Elle resta silencieuse. Il attendit, puis ajouta :

— Vous êtes venue plusieurs fois ici. Je vous ai remarquée.

Lisa se redressa légèrement, sur la défensive.

— Vous m’espionnez ?

Il éclata de rire. Un rire franc, chaud, sans moquerie.

— Non, je suis juste observateur. Et vous… vous êtes difficile à ignorer.

Elle pinça les lèvres. Ce n’était ni une flatterie lourde, ni une tentative de charme. Il constatait simplement. Avec une honnêteté désarmante.

— Et vous êtes toujours aussi direct ? demanda-t-elle.

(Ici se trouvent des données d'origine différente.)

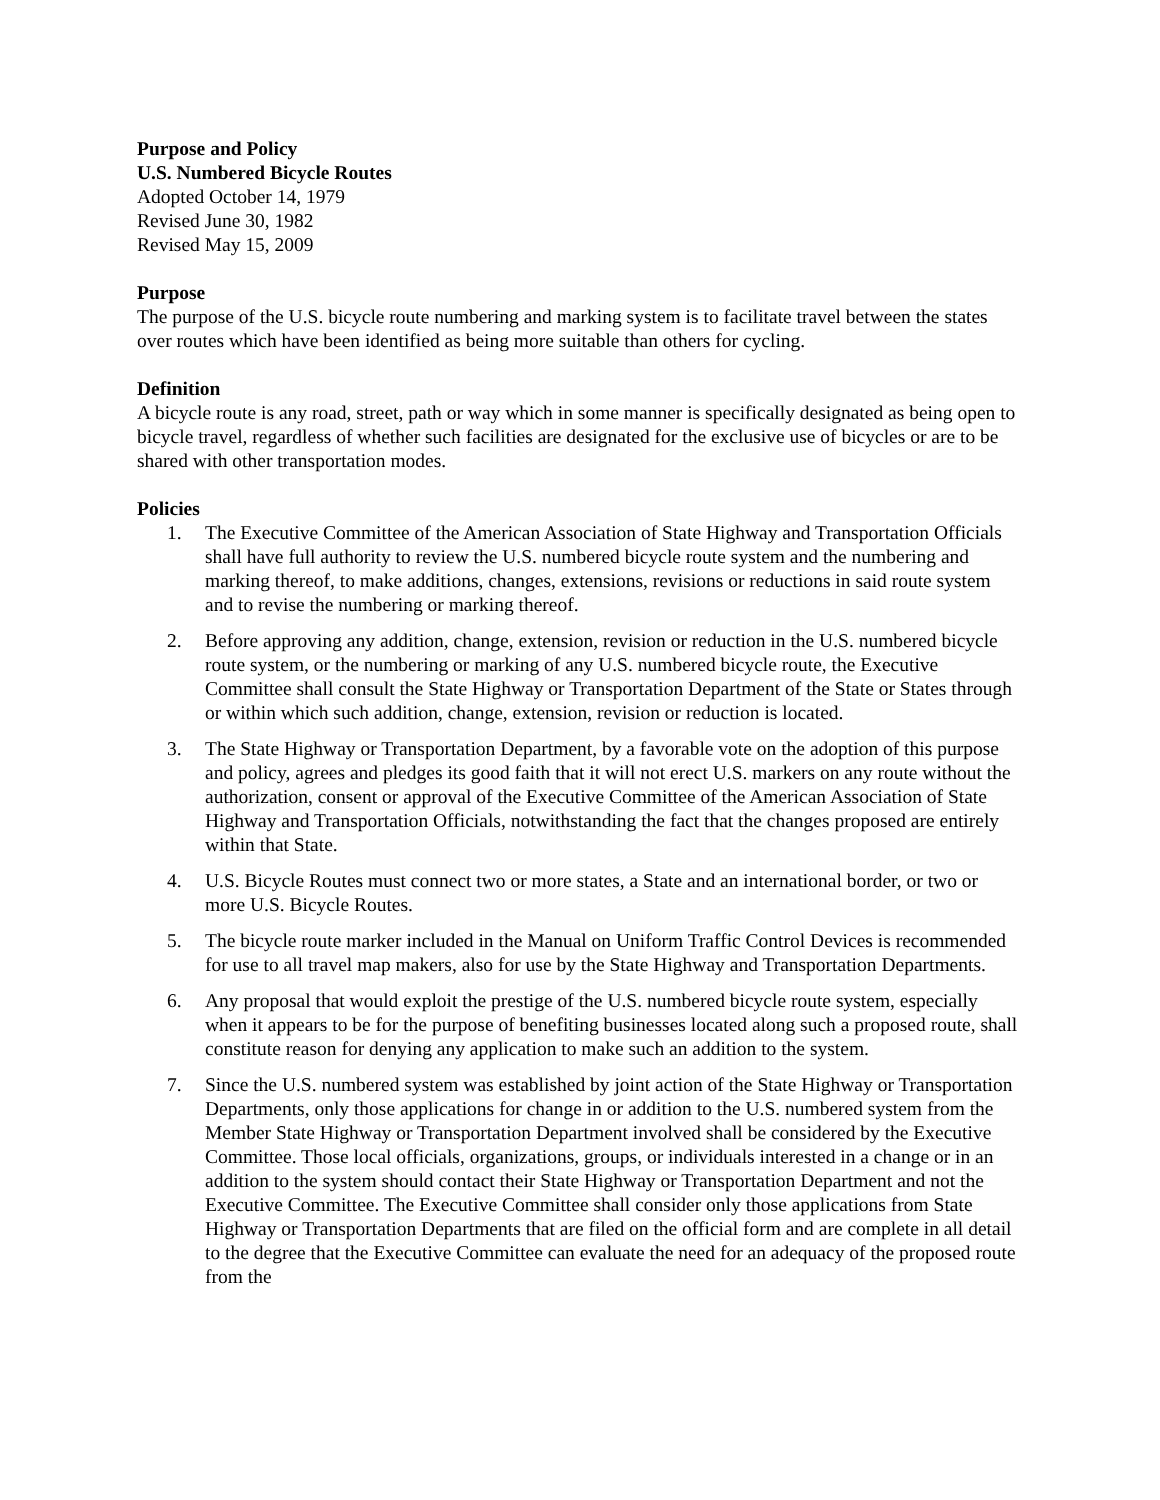Purpose and Policy
U.S. Numbered Bicycle Routes
Adopted October 14, 1979
Revised June 30, 1982
Revised May 15, 2009
Purpose
The purpose of the U.S. bicycle route numbering and marking system is to facilitate travel between the states over routes which have been identified as being more suitable than others for cycling.
Definition
A bicycle route is any road, street, path or way which in some manner is specifically designated as being open to bicycle travel, regardless of whether such facilities are designated for the exclusive use of bicycles or are to be shared with other transportation modes.
Policies
1. The Executive Committee of the American Association of State Highway and Transportation Officials shall have full authority to review the U.S. numbered bicycle route system and the numbering and marking thereof, to make additions, changes, extensions, revisions or reductions in said route system and to revise the numbering or marking thereof.
2. Before approving any addition, change, extension, revision or reduction in the U.S. numbered bicycle route system, or the numbering or marking of any U.S. numbered bicycle route, the Executive Committee shall consult the State Highway or Transportation Department of the State or States through or within which such addition, change, extension, revision or reduction is located.
3. The State Highway or Transportation Department, by a favorable vote on the adoption of this purpose and policy, agrees and pledges its good faith that it will not erect U.S. markers on any route without the authorization, consent or approval of the Executive Committee of the American Association of State Highway and Transportation Officials, notwithstanding the fact that the changes proposed are entirely within that State.
4. U.S. Bicycle Routes must connect two or more states, a State and an international border, or two or more U.S. Bicycle Routes.
5. The bicycle route marker included in the Manual on Uniform Traffic Control Devices is recommended for use to all travel map makers, also for use by the State Highway and Transportation Departments.
6. Any proposal that would exploit the prestige of the U.S. numbered bicycle route system, especially when it appears to be for the purpose of benefiting businesses located along such a proposed route, shall constitute reason for denying any application to make such an addition to the system.
7. Since the U.S. numbered system was established by joint action of the State Highway or Transportation Departments, only those applications for change in or addition to the U.S. numbered system from the Member State Highway or Transportation Department involved shall be considered by the Executive Committee. Those local officials, organizations, groups, or individuals interested in a change or in an addition to the system should contact their State Highway or Transportation Department and not the Executive Committee. The Executive Committee shall consider only those applications from State Highway or Transportation Departments that are filed on the official form and are complete in all detail to the degree that the Executive Committee can evaluate the need for an adequacy of the proposed route from the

— Un flic se doit de l’être.

Elle tressaillit. Il vit son expression changer.

— Capitaine Marco Rinaldi, de la brigade des affaires spéciales. Je bosse parfois avec Reyes.

Le nom de son supérieur résonna en elle comme une alarme silencieuse. Reyes. Cela voulait dire qu’il savait peut-être pour elle. Pour l’opération. Pour Sesar.

— Alors… vous saviez qui j’étais ? murmura-t-elle, méfiante.

— J’ai des soupçons. Mais je ne pose pas de questions sans autorisation. Surtout pas à une femme aussi… intéressante.